The Golden State Warriors have played like top-tier title favorites at home this season. No team in the league has fewer home losses than the defending champions' two, and their +12.9 net rating in San Francisco is the second-best home discrepancy in the NBA, per Cleaning the Glass.

But the Warriors, unfortunately, can't play every game from the friendly confines of Chase Center, and their performance on the road has been even more disappointing than their performance at home has been dominant. Golden State's 3-16 record outside the Bay is the worst in basketball, and its -9.4 net rating away from home sits just above the rebuilding Houston Rockets' league-low mark.

How does Draymond Green account for his team's drastically disparate play depending on location? Hardly mincing words, the Warriors' emotional leader says it's all in their head.

“Draymond Green says the Warriors' road struggles are a ‘mental' issue,” C.J. Holmes of the San Francisco Chronicle tweeted on Friday. “‘Right now I think we're very fragile,' Green said.”

Golden State just finished a disastrous six-game road trip, and not just because it went 1-5. Stephen Curry missed the last four games of the Warriors' trek after injuring his left shoulder in a loss to the Indiana Pacers, poised to remain sidelined past the New Year.

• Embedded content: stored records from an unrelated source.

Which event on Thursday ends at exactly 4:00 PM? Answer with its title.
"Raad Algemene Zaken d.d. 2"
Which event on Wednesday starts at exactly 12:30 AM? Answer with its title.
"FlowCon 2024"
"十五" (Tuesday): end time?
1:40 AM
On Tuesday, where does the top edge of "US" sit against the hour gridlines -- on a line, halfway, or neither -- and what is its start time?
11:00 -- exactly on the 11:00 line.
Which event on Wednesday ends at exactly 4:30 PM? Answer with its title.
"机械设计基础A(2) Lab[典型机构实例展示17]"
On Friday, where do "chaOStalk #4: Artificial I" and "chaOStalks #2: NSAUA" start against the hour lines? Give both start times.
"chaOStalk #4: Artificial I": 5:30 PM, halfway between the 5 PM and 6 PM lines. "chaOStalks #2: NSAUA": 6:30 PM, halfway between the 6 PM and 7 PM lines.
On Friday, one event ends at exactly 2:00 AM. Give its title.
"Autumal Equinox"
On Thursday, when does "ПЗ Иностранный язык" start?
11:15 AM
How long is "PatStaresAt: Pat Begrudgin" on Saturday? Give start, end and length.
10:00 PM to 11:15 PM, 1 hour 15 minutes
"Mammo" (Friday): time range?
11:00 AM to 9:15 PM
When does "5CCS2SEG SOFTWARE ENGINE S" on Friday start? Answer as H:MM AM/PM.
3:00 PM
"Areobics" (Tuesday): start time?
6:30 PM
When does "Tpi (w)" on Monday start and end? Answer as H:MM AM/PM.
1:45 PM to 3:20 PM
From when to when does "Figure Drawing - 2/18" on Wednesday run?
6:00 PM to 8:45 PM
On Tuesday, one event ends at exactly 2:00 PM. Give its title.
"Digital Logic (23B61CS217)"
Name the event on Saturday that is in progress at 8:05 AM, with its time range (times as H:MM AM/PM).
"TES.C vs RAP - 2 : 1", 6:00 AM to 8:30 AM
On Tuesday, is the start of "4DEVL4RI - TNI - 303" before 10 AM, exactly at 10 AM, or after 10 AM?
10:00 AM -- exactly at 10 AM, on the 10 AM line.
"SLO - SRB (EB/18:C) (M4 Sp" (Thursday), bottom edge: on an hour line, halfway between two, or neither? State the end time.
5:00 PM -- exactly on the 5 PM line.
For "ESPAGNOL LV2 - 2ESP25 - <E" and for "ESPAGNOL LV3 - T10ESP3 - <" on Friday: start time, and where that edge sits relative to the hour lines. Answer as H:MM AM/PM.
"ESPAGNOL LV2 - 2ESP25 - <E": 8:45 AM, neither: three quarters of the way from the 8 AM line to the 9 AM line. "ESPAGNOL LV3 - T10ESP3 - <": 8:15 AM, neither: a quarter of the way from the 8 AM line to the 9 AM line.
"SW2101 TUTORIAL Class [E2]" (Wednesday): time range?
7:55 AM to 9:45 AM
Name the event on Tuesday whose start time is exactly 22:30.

Andrew Wiggins missed all six of those games, while Donte DiVincenzo and JaMychal Green were unavailable for Golden State's ugly back-to-back losses to the surging New York Knicks and Brooklyn Nets.

The good news for the Warriors? They kick off an eight-game home stand on Christmas against the rival Memphis Grizzlies, with nearly three weeks to find their mental bearings before going back on the road.